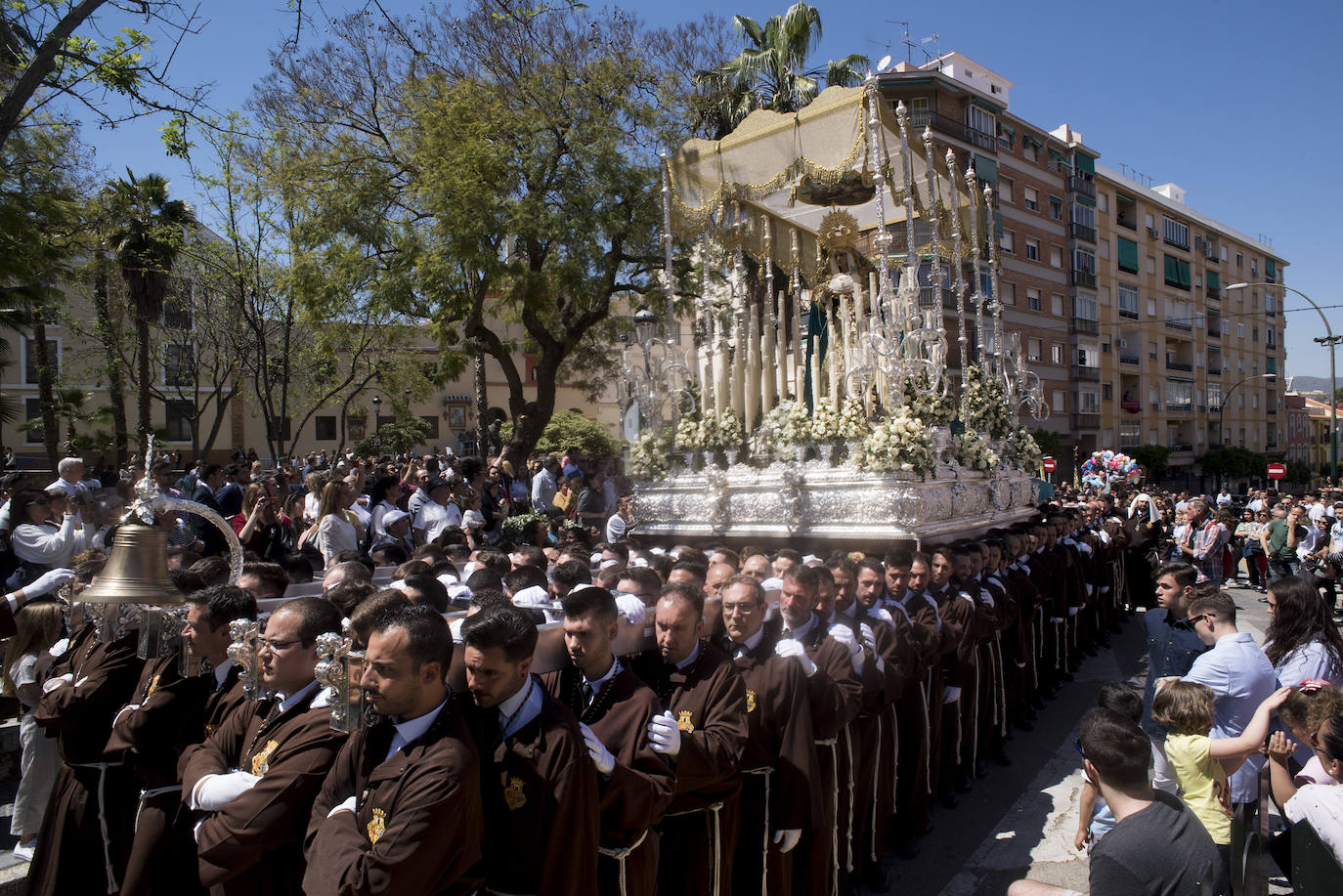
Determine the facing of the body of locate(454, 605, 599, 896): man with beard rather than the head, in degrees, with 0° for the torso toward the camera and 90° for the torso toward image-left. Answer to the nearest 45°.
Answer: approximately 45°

* * *

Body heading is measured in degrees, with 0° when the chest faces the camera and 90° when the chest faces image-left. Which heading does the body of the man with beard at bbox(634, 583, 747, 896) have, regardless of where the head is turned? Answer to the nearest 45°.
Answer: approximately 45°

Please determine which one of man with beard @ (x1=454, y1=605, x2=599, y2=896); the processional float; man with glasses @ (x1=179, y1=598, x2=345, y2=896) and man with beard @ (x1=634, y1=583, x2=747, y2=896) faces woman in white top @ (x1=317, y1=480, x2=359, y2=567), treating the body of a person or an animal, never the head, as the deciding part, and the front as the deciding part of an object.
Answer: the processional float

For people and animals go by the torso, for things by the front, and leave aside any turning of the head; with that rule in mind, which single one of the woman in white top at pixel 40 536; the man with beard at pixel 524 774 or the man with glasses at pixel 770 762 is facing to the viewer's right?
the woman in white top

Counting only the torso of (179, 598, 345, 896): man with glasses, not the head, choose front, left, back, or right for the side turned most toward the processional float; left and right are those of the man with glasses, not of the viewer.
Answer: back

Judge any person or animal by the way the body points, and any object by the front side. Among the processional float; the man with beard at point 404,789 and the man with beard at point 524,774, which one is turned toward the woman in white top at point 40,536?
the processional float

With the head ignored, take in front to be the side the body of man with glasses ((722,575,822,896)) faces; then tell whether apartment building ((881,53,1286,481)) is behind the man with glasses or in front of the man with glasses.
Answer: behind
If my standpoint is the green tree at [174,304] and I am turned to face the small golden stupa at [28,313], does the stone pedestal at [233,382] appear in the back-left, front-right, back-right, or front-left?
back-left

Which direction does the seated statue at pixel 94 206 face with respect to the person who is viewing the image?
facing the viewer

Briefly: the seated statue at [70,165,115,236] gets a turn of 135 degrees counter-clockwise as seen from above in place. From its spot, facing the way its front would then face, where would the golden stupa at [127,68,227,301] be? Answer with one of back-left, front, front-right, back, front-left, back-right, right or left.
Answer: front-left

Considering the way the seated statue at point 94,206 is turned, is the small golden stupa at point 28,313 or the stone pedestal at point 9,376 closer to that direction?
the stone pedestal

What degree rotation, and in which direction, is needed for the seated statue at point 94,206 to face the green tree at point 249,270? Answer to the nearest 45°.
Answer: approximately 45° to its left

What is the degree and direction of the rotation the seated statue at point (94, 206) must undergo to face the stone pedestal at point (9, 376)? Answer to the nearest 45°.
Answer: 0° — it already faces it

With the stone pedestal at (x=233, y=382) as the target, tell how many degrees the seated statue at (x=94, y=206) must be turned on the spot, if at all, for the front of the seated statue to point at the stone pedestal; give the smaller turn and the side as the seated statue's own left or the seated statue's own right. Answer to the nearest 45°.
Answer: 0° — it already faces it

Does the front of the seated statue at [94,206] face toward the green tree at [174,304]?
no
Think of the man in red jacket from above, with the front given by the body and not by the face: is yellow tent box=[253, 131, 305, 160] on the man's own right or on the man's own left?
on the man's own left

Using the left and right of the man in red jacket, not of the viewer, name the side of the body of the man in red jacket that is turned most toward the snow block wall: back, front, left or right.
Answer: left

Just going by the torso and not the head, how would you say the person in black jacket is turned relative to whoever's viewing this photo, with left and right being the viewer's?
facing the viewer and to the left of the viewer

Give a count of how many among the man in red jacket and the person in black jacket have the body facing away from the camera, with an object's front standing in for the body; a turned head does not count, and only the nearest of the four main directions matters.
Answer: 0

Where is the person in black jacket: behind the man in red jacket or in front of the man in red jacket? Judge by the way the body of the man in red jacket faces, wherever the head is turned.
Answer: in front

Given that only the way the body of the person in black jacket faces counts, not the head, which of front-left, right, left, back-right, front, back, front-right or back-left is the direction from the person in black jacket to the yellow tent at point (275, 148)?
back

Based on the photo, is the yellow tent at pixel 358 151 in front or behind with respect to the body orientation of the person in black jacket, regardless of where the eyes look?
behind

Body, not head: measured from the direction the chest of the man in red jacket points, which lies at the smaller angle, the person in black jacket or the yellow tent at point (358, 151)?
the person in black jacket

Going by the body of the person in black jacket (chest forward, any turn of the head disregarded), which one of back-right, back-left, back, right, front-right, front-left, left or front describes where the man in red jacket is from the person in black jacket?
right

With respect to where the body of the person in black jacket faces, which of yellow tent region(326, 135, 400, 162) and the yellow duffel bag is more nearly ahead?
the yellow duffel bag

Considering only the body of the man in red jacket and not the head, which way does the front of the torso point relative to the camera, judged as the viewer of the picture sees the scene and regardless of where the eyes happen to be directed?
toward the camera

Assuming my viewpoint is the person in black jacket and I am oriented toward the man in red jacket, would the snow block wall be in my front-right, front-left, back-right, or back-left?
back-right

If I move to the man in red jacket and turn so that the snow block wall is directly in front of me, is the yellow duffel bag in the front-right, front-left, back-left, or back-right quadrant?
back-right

...

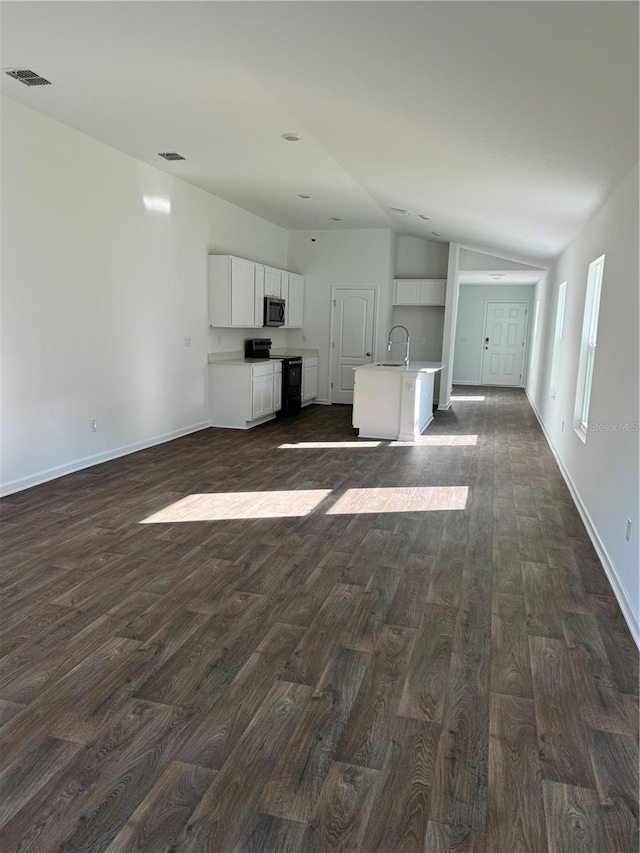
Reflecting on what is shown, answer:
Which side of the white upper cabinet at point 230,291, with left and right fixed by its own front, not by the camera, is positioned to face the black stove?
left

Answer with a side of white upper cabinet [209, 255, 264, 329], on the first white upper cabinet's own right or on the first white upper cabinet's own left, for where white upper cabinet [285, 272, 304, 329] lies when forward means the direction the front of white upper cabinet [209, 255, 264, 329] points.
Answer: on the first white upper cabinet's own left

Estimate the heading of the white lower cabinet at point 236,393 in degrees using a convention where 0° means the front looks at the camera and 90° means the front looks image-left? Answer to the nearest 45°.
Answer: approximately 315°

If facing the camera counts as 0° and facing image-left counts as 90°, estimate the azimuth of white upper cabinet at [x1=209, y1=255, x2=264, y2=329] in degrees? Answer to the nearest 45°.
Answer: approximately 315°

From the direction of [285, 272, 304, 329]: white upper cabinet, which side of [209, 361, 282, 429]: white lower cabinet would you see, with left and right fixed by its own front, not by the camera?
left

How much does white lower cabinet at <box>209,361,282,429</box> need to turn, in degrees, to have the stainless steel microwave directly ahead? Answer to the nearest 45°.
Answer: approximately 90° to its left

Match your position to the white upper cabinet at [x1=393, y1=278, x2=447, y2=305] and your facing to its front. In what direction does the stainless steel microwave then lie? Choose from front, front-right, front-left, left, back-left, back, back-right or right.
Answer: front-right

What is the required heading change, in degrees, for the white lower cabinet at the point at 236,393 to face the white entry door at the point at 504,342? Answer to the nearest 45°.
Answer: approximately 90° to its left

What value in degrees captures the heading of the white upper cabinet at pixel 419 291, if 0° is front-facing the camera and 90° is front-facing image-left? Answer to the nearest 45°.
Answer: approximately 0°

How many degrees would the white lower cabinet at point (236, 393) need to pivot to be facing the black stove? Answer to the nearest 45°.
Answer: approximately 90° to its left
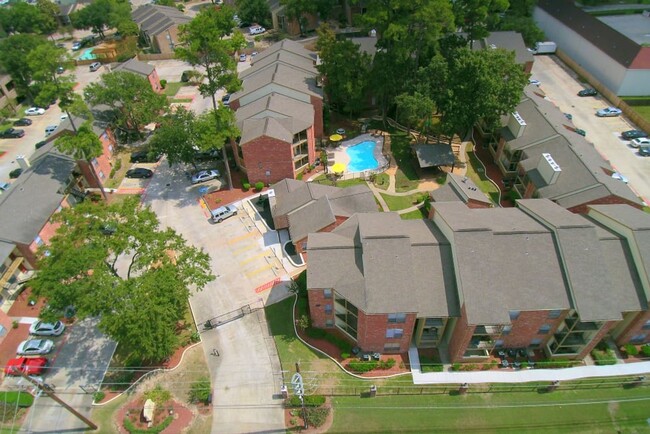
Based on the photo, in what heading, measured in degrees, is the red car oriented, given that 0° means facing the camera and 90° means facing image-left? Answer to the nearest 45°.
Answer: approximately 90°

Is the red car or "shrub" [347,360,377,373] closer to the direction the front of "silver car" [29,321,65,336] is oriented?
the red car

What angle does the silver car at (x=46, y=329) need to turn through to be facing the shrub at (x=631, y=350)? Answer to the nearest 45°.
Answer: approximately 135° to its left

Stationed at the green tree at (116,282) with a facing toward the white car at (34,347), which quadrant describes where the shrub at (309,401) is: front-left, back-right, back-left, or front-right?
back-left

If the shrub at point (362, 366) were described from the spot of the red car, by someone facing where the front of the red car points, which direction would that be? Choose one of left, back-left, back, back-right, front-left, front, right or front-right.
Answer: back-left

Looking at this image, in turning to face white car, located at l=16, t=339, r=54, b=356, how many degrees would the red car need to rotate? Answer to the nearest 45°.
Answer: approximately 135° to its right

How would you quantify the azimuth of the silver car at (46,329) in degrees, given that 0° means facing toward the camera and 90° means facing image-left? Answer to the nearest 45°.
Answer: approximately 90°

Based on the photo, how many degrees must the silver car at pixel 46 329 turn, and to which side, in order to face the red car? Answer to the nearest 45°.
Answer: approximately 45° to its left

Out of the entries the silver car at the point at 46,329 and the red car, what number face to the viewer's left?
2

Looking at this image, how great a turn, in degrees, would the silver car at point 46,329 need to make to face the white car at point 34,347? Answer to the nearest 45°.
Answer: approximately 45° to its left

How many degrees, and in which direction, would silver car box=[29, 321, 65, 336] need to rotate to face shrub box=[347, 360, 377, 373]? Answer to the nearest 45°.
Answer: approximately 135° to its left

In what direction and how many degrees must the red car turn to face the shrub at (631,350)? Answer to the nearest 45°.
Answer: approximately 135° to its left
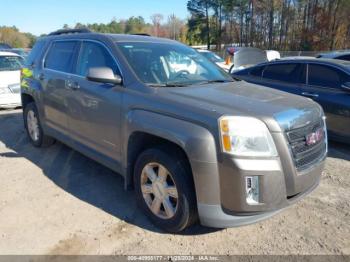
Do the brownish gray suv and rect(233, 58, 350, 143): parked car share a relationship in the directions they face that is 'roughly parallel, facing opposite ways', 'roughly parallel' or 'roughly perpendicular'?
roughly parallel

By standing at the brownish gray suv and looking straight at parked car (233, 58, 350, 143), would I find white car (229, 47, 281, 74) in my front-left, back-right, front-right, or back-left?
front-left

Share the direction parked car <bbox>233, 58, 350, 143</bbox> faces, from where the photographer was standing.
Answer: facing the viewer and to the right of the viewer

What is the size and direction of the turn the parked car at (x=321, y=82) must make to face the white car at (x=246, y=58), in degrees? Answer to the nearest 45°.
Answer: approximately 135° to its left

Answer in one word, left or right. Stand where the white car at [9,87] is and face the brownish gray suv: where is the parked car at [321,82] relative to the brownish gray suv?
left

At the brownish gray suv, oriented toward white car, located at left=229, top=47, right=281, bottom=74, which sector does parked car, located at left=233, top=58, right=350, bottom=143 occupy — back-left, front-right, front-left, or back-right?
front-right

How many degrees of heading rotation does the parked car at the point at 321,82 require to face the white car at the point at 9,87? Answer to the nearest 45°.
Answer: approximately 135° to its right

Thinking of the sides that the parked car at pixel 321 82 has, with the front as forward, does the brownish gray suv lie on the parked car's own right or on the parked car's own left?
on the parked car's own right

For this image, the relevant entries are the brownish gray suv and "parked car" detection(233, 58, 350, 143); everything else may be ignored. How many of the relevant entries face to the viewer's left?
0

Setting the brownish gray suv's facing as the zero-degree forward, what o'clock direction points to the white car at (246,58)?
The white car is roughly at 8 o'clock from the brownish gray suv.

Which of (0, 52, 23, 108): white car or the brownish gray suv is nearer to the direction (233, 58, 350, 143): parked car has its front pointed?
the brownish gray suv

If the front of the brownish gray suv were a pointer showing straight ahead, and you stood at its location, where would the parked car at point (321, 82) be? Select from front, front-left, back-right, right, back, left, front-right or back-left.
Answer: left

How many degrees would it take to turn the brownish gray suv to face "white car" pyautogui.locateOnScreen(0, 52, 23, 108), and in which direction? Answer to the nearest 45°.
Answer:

What this task involves: List each line of the items above that contains the word "silver".

Output of the task:
Is the red car or "shrub" [347,360,377,373] closer to the direction the front of "silver car" [29,321,65,336] is oriented?
What angle does the silver car at (x=46, y=329) need to turn through to be facing the shrub at (x=631, y=350)? Answer to the nearest 45°.
How would you quantify the azimuth of the silver car at (46,329) in degrees, given that 0° means facing toward the camera and 90° means facing image-left? Answer to the nearest 45°.
Based on the photo, how many degrees must the silver car at pixel 46 329 turn, and to which side, in order to face the red car? Answer to the nearest 45°.
Out of the entries the silver car at the point at 46,329 and the red car, what number face to the viewer's left?
Looking at this image, how great a turn, in degrees, would the silver car at point 46,329 need to make to face the white car at point 34,347? Answer to the nearest 45°.
How many degrees, and in which direction, would silver car box=[29, 321, 65, 336] need to rotate to face shrub box=[347, 360, 377, 373]? Answer to the nearest 45°.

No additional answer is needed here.